# [Stored data entries]
[Start of section]
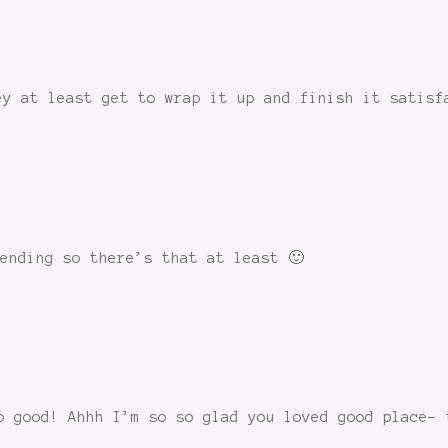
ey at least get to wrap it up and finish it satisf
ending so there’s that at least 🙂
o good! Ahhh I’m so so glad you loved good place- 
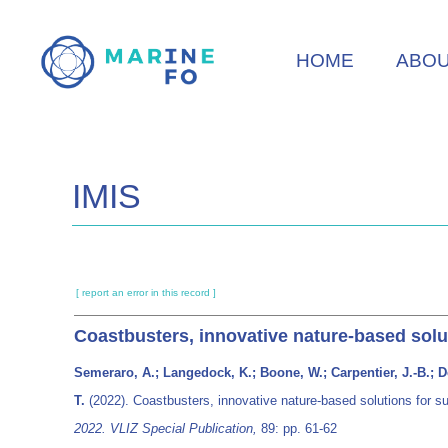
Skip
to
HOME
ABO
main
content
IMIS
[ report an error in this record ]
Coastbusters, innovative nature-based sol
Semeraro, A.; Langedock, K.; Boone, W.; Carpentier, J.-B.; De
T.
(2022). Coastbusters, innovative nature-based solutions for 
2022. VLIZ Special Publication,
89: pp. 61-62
[End of section]
# [WORK TASK]
Your task is to collect every line above that contains the word "based".

# [EXERCISE RESULT]
Coastbusters, innovative nature-based sol
(2022). Coastbusters, innovative nature-based solutions for 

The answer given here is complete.